About Library for extract infomation from thai personal identity card.

Overview

ThaiPersonalCardExtract

Downloads PyPI Status license Instragram

Library for extract infomation from thai personal identity card. imprement from easyocr and tesseract

New Feature v1.3.2 🎁

  • Increase performance.
  • Support Thai Government Lottery สกัดข้อมูลจากลอตเตอร์รี่ ใช้ได้ดีกับรูปภาพที่ได้จากเครื่องแสกน (16 Aug. 2021)
  • Refactor Output Structure.
  • Support Thai Driving License (Beta) สามารถสกัดข้อมูลจากภาพถ่ายใบขับขี่ได้บางรูปแบบ เนื่องจาก กรมทางขนส่งทางบก มีรูปแบบบัตรหลากหลายรูปแบบ และแต่ละรูปแบบมีตำแหน่งข้อมูลที่แตกต่างกัน จึงทำให้ประสิทธิภาพต่ำ

Examples

Example image file.

Real image file Real image file Real image file

wrapPerpective image crop.

wrapPerpective image crop wrapPerpective image crop

keypoint of image detected.

keypoint of image detected

Resutls of library extract region of interest

Identification Number

FullNameTH

NameEN

LastNameEN

BirthdayTH

BirthdayEN

Religion

Address

DateOfIssueTH

DateOfIssueEN

DateOfExpiryTH

DateOfExpiryEN

Recommend

  • Image quality lowest should be 600x350
  • Images with minimal reflections should be used. for good results
  • Identity Card should be size in the image about 75%, if the image doesn't cropped that to be left only Identity Card area.
  • For faster, please resize image and usage CUDA GPU.

Installation

Install using pip for stable release,

pip install thai-personal-card-extract

For latest development release,

pip install git+git://github.com/ggafiled/ThaiPersonalCardExtrac.git

Note 1: for Windows, please install tesseract first by following the official instruction here https://medium.com/@navapat.tpb/734dae2fb4d3 On medium website, be sure to setup already.

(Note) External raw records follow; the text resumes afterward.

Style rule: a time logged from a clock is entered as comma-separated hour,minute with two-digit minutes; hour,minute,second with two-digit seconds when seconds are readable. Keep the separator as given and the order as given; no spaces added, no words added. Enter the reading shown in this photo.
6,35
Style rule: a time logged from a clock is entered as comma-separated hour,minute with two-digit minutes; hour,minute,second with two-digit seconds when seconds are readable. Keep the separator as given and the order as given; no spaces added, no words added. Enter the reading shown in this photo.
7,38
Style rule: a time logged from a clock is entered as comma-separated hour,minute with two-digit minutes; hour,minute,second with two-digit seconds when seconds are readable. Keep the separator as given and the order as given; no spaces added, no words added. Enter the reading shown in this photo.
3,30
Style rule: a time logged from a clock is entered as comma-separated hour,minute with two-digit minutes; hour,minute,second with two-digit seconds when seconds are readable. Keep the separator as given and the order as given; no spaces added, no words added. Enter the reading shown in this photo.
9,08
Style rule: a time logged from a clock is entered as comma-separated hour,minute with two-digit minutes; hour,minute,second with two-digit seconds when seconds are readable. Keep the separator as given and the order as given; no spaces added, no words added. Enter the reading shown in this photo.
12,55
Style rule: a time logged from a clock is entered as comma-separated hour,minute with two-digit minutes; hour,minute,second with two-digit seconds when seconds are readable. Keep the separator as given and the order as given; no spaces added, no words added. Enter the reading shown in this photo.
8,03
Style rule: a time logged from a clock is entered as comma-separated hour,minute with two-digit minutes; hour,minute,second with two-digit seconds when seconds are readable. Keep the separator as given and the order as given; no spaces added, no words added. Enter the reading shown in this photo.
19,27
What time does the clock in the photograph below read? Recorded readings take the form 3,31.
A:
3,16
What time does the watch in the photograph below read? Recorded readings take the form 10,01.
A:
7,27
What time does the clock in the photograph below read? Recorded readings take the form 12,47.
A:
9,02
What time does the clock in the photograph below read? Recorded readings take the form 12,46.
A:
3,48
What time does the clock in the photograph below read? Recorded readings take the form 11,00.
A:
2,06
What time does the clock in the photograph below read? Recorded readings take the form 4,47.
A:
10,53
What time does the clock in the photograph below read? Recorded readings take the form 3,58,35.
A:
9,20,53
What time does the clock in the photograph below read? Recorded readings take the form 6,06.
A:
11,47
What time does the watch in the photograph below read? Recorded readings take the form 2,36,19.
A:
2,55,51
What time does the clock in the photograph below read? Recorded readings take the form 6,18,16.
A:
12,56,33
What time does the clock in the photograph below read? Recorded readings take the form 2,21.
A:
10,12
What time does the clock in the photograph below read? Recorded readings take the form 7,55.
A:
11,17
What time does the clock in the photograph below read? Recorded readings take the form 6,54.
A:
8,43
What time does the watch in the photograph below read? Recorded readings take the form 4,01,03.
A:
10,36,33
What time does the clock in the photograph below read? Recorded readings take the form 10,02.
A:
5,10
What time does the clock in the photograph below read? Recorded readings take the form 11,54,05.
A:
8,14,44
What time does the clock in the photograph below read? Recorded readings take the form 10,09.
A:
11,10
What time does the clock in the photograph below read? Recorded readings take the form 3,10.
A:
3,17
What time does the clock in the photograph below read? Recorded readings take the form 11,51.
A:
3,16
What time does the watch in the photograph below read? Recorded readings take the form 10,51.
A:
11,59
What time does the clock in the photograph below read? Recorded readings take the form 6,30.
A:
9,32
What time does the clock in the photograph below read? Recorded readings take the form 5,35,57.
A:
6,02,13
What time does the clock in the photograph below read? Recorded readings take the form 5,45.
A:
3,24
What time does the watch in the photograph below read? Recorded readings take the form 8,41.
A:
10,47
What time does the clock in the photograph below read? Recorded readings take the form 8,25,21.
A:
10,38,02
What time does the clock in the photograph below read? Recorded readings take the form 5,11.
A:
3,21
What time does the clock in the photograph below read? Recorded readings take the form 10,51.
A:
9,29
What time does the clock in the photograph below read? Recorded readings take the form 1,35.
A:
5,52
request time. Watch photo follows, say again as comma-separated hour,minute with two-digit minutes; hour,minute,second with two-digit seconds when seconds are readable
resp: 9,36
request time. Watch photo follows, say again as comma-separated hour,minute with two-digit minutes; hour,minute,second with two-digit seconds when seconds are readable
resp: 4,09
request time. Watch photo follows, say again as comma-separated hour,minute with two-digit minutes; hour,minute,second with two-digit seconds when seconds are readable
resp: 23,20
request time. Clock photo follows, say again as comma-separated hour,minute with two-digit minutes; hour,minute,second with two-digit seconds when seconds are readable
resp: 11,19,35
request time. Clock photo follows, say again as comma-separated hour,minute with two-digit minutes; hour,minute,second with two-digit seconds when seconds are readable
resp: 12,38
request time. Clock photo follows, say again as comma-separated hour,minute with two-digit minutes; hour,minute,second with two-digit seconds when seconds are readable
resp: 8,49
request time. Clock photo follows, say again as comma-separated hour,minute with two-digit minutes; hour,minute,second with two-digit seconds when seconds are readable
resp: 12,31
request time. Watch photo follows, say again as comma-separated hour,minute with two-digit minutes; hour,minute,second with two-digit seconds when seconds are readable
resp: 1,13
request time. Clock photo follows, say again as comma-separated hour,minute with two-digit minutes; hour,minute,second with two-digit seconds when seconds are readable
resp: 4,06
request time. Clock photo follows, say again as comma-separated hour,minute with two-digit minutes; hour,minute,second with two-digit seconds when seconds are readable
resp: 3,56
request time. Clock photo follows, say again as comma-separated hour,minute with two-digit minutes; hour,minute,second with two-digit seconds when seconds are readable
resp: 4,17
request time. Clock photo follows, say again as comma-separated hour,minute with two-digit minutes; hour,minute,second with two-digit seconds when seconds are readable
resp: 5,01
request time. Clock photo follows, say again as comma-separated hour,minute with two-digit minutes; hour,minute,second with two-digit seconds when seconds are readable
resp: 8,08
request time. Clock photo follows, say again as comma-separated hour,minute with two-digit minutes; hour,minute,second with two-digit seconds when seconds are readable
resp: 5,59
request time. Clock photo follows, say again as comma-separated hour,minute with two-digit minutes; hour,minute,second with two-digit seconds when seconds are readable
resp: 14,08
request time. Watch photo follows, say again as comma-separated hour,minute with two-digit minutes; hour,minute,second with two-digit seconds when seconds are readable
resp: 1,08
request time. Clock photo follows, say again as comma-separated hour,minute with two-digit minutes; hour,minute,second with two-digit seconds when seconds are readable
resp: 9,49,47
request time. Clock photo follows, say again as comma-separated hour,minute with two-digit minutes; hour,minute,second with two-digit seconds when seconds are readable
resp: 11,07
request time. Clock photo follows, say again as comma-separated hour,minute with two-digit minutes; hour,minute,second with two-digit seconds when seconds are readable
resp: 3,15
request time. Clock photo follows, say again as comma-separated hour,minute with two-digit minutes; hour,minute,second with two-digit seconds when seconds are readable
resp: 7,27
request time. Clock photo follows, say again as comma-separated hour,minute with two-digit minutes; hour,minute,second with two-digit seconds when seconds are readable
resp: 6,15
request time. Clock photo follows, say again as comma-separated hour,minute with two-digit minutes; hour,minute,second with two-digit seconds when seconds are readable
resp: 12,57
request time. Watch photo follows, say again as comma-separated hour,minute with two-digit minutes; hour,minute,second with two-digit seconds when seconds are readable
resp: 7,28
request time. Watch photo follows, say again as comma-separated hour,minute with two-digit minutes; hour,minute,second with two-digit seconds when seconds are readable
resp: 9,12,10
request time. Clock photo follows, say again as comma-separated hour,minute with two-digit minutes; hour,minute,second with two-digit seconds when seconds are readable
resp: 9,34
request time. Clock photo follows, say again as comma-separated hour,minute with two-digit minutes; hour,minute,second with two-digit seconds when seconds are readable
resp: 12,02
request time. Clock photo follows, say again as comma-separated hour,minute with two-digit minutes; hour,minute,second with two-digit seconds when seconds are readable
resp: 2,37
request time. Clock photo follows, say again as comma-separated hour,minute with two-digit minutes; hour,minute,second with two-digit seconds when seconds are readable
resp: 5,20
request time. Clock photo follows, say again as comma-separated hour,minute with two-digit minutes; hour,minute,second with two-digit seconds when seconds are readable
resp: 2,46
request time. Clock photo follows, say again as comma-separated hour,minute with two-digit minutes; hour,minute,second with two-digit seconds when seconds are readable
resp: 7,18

Note 2: for Linux os, please install tesseract by following the official instruction https://github.com/tesseract-ocr/tesseract

Usage

# With build-in Config Options. 

import ThaiPersonalCardExtract as card
reader = card.PersonalCard(
    lang=card.THAI,
    provider=card.DEFAULT,
    tesseract_cmd="D:/Program Files/Tesseract-OCR/tesseract",
    save_extract_result=True,
    path_to_save="D:/dev/ThaiPersonalCardExtract/examples/extract")
result = reader.extractInfo('examples/card.jpg')
print(result)


# With free-style ตัวอย่างการเรียกใช้งานคลาส PersonalCard เพื่อสกัดข้อมูลบัตรประจำตัวประชาชน 

from ThaiPersonalCardExtract import PersonalCard
reader = PersonalCard(lang="mix", tesseract_cmd="D:/Program Files/Tesseract-OCR/tesseract") # for windows need to pass tesseract_cmd parameter to setup your tesseract command path.
result = reader.extractInfo('examples/card.jpg')
print(result)


# With free-style ตัวอย่างการเรียกใช้งานคลาส DrivingLicense เพื่อสกัดข้อมูลใบอนุญาตขับขี่

from ThaiPersonalCardExtract import DrivingLicense
reader = DrivingLicense(lang="mix", tesseract_cmd="D:/Program Files/Tesseract-OCR/tesseract") # for windows need to pass tesseract_cmd parameter to setup your tesseract command path.
result = reader.extractInfo('examples/card.jpg')
print(result)


# With free-style ตัวอย่างการเรียกใช้งานคลาส ThaiGovernmentLottery เพื่อสกัดข้อมูลลอตเตอร์รี่

from ThaiPersonalCardExtract import ThaiGovernmentLottery
reader = ThaiGovernmentLottery(save_extract_result=True, path_to_save="D:/dev/ThaiPersonalCardExtract/examples/extract/thai_government_lottery") # for windows need to pass tesseract_cmd parameter to setup your tesseract command path.
result = reader.extractInfo("../examples/card7.jpg")
print(result)

Output will be in list format, each item represents result of library can extract, respectively. type of namedtuple ผลลัพธ์ที่ได้จะเป็นประเภท namedtuple สามารถศึกษาเพิ่มเติมเพื่อใช้งานได้จากที่นี่ คลิก

#Output of PersonalCard
    Card(Identification_Number='9999999999999', FullNameTH='นาย อายุมฺมุราเสะ', PrefixTH='นาย', NameTH='อายุมฺมุราเสะ', LastNameTH='อายุมฺมุราเสะ', PrefixEN='.Mr.Shoyo', NameEN='', LastNameEN='Hinatao', BirthdayTH='21 มี.ย. 2539', BirthdayEN='21 Jun..1996', Religion='พุทธ', Address='ท8ปฺ` 99/1 มิซีโฮะ เขตฮานามิกาวา อำเภอชิบ', DateOfIssueTH='11 ส.ค. 2554', DateOfIssueEN='11 Ang. 2021', DateOfExpiryTH='11 ส.ค. 2574', DateOfExpiryEN='11 Aug. 2031,')

#Output of DrivingLicense
    Card(License_Number='98765432', IssueDateTH='ผังทาทม', ExpiryDateTH='', IssueDateEN='14 August 2664', ExpiryDateEN='14 August 2574', NameTH='า? โนบกะ โนบี', NameEN='MRONOREAUMANE', BirthDayTH='', BirthDayEN='wa hs OKRA', Identity_Number='', Province='นคาราชศีมา')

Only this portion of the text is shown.